The first is to simply brute force as many models as possible to cut down on the number of missing models. This approach is a lot of work, but results in a useful library of models with far more coverage. A drawback of this approach is that SoC designs will always have custom blocks that are the differentiating features of a device (and usually the most complex ones) so there is no way to cover the models for all of the new or proprietary design blocks. Another drawback is that all of the effort is in the model library so the models tend to be closed source or black box models that cannot be modified by the user. The bummer for users is they are now picking tools based on model availability, not based on what they really want to use the models for.
The second approach is to provide a language and tools that enable a user to do the model creation themselves; the "teach a man to fish" approach. Since Virtual Platforms are abstract and start from the programmers view of the device, a programming language or description of what the hardware does can be used. This has the advantage of letting users create models without vendors having to add something to a library. A drawback of this approach is that it relies on the person writing the description to correctly describe the hardware behavior, in most cases from a paper specification. The result can be a model that doesn't behave like the actual device leading to software that works great on the model, but doesn't work on the actual silicon. Of course, a mix of both of these approaches is possible, but neither is ideal.
Could the Missing Model Syndrome be the reason why stand-alone Virtual Platform tools have yet to be able to Cross the Chasm to mainstream users?
One of the nice things about emulation is that when you visit a company interested in using emulation there is never a question about the input that goes into the emulator. The input to emulation is RTL code, and every company has it since it's the starting point for chip implementation. Virtual Platforms are starting to benefit in the same way due to growth in High Level Synthesis tools like C-to-Silicon.
Is the lack of a connection between Virtual Platform creation and hardware implementation a factor in the Missing Model Syndrome?
Certainly, models (and a fast simulator) are a necessary, but not enough to provide the benefits needed to improve software quality. I really try to control my reaction when I hear people say that a free simulator is good enough, but it's not easy.
Simulation is only the base upon which to build features to enable engineers to do the tasks they need to do in a shorter time with improved quality. I have have said many times, step one is to run, step two is to debug (because software never works the first time), and only on step three do you really get to what you wanted to do in the first place, to verify software quality and tune system performance. Virtual Platforms provide value because they are capable of things that are very hard to do with real hardware.
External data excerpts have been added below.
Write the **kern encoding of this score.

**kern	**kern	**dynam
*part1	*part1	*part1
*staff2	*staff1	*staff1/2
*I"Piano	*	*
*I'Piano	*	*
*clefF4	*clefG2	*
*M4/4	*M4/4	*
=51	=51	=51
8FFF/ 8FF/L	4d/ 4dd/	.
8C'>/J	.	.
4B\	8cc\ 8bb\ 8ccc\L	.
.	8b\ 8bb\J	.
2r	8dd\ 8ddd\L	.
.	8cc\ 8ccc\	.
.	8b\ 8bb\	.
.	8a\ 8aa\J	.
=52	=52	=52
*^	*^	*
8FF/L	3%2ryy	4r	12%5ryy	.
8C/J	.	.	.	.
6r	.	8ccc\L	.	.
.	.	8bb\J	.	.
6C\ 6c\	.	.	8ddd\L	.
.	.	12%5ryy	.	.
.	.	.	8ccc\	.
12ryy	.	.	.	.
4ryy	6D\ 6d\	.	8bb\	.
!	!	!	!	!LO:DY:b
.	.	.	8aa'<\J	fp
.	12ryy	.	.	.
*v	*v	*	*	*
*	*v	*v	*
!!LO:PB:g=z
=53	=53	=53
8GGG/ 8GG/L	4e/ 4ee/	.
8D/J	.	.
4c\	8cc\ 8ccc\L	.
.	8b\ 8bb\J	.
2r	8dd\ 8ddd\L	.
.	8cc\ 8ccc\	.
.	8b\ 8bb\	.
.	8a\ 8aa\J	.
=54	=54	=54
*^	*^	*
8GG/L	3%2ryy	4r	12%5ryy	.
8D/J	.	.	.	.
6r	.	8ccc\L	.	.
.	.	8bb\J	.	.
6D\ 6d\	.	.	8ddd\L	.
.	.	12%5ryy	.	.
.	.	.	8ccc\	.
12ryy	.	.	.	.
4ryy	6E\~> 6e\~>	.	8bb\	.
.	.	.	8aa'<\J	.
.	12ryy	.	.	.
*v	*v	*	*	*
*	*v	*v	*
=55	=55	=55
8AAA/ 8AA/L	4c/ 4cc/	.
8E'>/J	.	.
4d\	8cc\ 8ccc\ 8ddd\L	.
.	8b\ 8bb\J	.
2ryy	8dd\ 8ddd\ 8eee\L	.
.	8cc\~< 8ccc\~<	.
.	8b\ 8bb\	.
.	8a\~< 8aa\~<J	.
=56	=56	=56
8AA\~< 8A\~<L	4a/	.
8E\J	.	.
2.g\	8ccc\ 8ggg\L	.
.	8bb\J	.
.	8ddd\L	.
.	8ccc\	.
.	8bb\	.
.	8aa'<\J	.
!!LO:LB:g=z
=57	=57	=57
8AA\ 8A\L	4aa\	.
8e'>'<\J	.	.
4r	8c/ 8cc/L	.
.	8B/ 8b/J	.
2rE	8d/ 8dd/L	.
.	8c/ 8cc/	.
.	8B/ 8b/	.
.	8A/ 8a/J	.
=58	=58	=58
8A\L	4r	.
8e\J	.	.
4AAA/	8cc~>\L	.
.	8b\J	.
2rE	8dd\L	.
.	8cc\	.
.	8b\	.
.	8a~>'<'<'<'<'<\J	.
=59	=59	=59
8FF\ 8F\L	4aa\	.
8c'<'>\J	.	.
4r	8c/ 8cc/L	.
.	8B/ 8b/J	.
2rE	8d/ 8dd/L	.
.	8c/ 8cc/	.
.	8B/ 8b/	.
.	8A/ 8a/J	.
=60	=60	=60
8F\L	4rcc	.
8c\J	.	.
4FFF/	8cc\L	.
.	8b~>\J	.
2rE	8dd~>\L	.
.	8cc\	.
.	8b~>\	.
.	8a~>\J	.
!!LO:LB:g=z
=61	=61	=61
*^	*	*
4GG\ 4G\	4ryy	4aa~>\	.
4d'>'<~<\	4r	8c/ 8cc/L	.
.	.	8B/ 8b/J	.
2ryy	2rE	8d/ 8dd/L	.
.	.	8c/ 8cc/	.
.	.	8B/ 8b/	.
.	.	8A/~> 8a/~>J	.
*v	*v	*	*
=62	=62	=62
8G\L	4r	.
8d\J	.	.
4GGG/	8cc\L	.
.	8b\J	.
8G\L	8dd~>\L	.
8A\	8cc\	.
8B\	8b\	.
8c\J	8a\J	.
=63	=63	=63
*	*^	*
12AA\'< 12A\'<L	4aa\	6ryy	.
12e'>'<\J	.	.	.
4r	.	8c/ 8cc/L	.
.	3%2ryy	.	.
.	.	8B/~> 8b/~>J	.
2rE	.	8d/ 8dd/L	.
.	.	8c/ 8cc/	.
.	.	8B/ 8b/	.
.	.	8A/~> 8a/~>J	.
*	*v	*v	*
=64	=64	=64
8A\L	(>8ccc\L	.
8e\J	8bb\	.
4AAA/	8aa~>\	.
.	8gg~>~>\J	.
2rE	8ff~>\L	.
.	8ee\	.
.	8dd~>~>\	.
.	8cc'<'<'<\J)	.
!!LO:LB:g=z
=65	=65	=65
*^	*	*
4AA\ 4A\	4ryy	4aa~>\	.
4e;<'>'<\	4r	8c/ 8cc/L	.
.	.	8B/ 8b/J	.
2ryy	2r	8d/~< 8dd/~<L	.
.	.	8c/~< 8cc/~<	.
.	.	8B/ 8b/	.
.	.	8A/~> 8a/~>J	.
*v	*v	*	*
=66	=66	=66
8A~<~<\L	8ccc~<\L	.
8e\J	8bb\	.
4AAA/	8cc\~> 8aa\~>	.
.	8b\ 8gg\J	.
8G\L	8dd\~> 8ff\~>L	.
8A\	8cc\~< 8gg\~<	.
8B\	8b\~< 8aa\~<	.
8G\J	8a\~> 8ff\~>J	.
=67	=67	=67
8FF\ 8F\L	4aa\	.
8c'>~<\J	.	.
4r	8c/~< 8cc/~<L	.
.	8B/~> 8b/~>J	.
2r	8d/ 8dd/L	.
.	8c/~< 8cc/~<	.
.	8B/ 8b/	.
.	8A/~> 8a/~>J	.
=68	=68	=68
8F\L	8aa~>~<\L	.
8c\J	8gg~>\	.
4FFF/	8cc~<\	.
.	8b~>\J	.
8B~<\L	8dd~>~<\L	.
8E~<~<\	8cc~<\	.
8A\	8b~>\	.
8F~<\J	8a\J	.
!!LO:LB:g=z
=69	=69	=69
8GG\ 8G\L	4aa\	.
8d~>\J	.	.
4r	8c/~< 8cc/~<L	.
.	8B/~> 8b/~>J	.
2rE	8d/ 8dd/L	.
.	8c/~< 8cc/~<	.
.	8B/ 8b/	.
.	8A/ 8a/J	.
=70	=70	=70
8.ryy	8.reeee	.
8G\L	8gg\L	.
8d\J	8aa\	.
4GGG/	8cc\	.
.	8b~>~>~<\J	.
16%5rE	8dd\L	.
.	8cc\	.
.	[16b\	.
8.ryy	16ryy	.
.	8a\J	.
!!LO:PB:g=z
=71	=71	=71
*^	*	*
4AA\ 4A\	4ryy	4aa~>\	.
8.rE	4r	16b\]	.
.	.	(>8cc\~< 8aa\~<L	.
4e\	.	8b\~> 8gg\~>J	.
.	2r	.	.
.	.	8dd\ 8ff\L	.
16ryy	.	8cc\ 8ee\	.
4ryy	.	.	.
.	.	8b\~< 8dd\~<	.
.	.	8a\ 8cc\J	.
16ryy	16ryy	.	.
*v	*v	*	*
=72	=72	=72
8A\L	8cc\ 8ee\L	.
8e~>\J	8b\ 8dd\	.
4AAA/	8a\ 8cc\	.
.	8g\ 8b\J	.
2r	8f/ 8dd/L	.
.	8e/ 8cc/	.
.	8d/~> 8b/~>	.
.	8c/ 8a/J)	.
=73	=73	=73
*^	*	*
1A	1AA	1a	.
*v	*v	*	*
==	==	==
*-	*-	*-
Some examples include:
Reliably reproduce hard to find bugs like race conditions
Debug without help from JTAG, monitors, or stubs
Analyze memory usage to optimally size memories to avoid extra cost
Non-intrusively profile software performance to understand where time is spent
- Understand how software changes influence power
Non-intrusively monitor data structures to see if they are adequately sized
Find out why a new release of the operating system results in degraded system performance
Insert hardware errors or inject artificial function return values to fully test software corner case handling
Collect functional coverage on variables and function arguments
Confirm performance is sufficient to avoid multimedia issues like choppy audio
Experiment with trade-offs between running functions as C code on a processor compared to implementing a hardware co-processor
I'm sure there are many more you can think of. My most interesting Virtual Platform discussions are those that get beyond talking about models and simulators and cover the real issues facing engineers trying to get systems working in a shorter time and with higher quality.